***** TEXT EXTRACT *****
The performance of AL blended mortars (B-AL) compared with those of conventional supplementary materials is evaluated in terms of fresh and hardened properties, i.e., consistency, setting time, compressive strength and stress-strain response. Contribution of supplementary materials in development of compressive strength is further analysed through strength activity index (SAI), k-value method and strength estimation model [2834]. The chosen models not only help to evaluate the overall effect and efficiency but also provide insight into the filler and pozzolanic contribution of the mineral admixtures in strength development. In addition, quantification of stress-strain curves through evaluation of elastic modulus and toughness index is performed to study the impact of mineral admixtures on the material behaviour.

2 Research significance

The strength performance of supplementary materials is often quantified for concrete specimens instead of mortar. For the supplementary material under consideration, variability in strength gain for mortar and concrete reported in literature [35,36]. It can be observed that the early age strength increment/decrement is lower for mortar specimens than concrete specimens. Further, it can be observed that FF blended mortar (B-FF) follows the same trajectory as that of its concrete counterpart. In comparison, SF blended mortar (B-SF) exhibits substantial variability between mortar and concrete specimens in the trajectory of strength gain, which suggests that the effectiveness of supplementary materials for mortar can be substantially different from its concrete counterpart and requires separate investigation. Such assessment of supplementary materials is useful for development of ultra-high-performance concrete, 3D printed concrete and grout applications for tunneling, as well as for repair and rehabilitation activities [3741].

Thus, the present study attempts to compare and quantify the performance of AL with conventional supplementary materials like SF, FA, and GGBS for development of high strength mortar.
***** DATA SUPPLIED *****
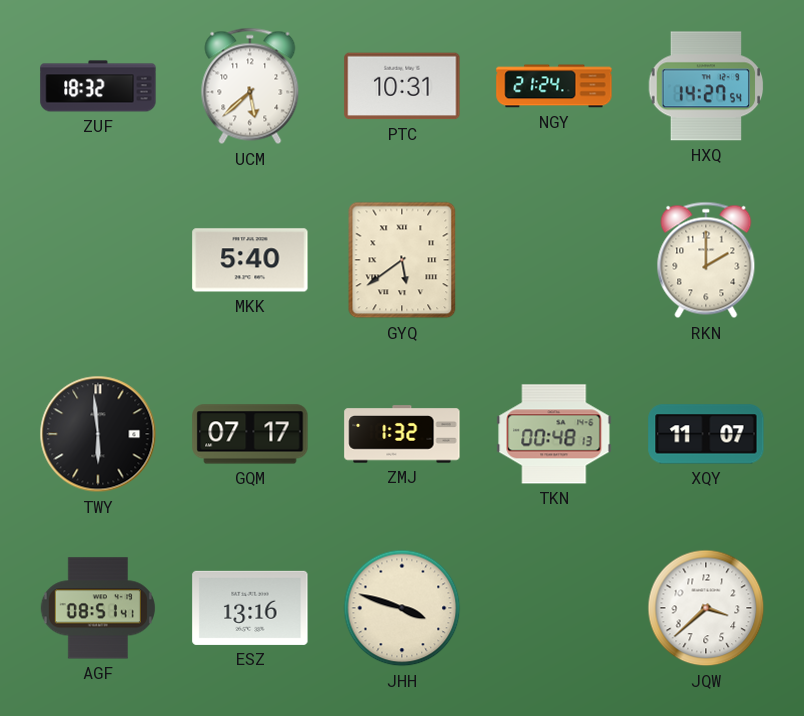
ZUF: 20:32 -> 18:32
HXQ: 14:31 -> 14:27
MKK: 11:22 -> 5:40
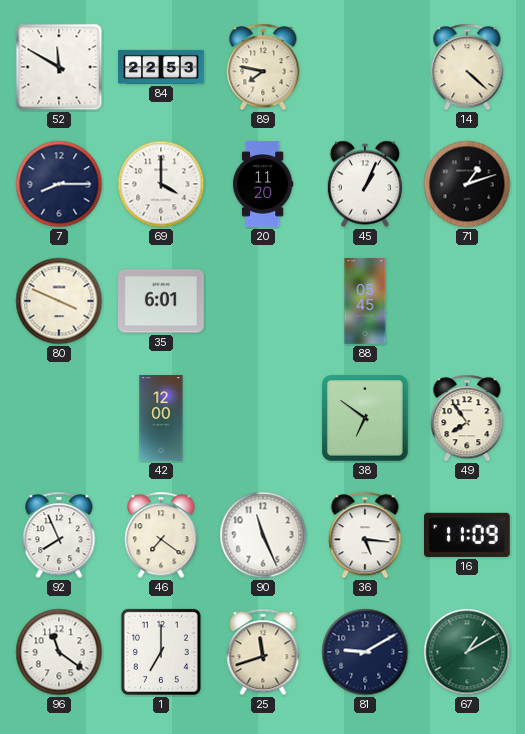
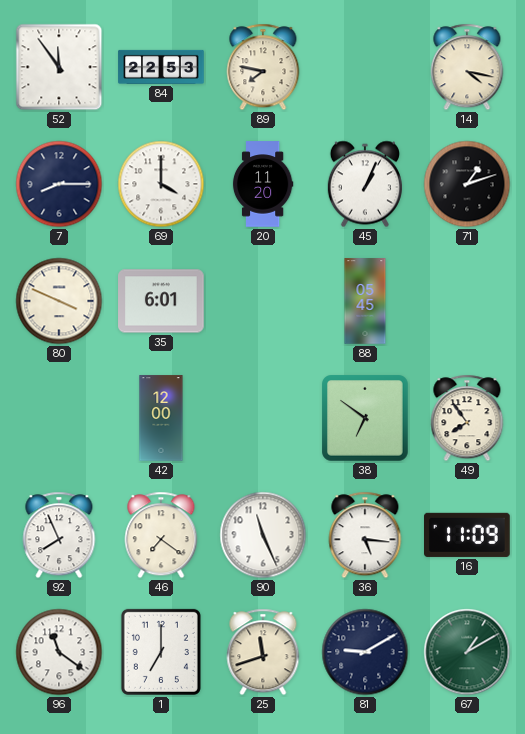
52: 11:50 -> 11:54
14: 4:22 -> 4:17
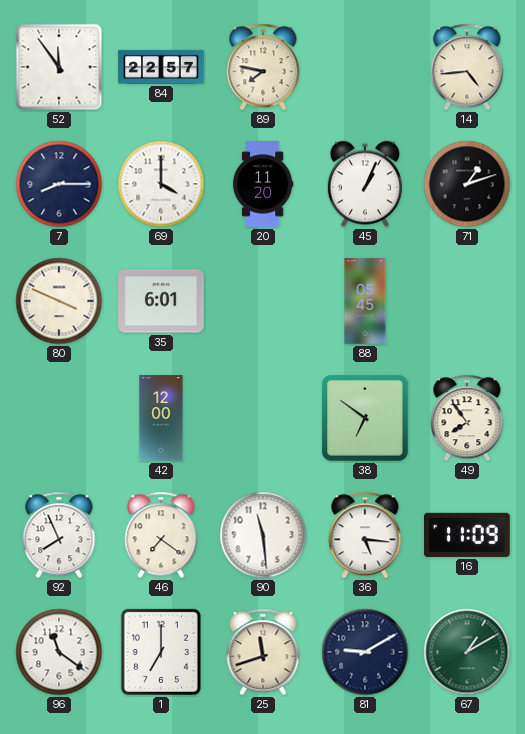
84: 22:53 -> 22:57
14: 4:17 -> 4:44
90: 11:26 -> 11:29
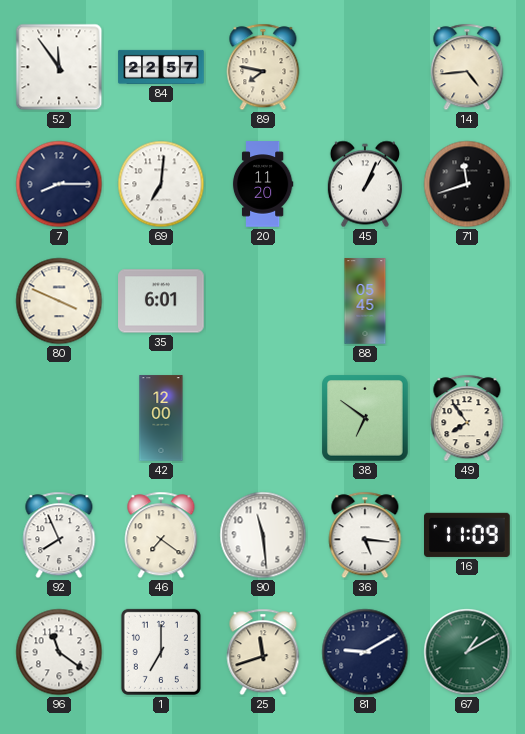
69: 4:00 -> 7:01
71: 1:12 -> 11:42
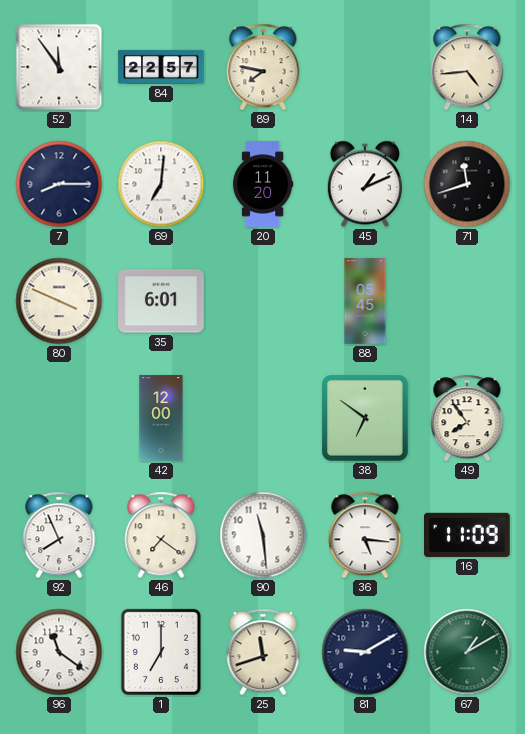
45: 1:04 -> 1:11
*****
# [YOUR TASKS]
(1) Using the text on blended mortars, decide whether each statement agrees with it: (a) FF blended mortar follows the same strength-gain trajectory as its concrete counterpart; (b) early age strength increment or decrement is higher for mortar specimens than for concrete specimens; (c) the study compares AL with SF, FA, and GGBS for development of high strength mortar. For each statement, answer yes or no and quote the deciding words of the text.
(2) Print the part of the text on blended mortars between "Thus, the present" and "high strength mortar.", inclusive.

# [ANSWERS BELOW]
(1)
(a) Yes: "FF blended mortar (B-FF) follows the same trajectory as that of its concrete counterpart"
(b) No: "the early age strength increment/decrement is lower for mortar specimens than concrete specimens"
(c) Yes: "compare and quantify the performance of AL with conventional supplementary materials like SF, FA, and GGBS for development of high strength mortar"

(2)
Thus, the present study attempts to compare and quantify the performance of AL with conventional supplementary materials like SF, FA, and GGBS for development of high strength mortar.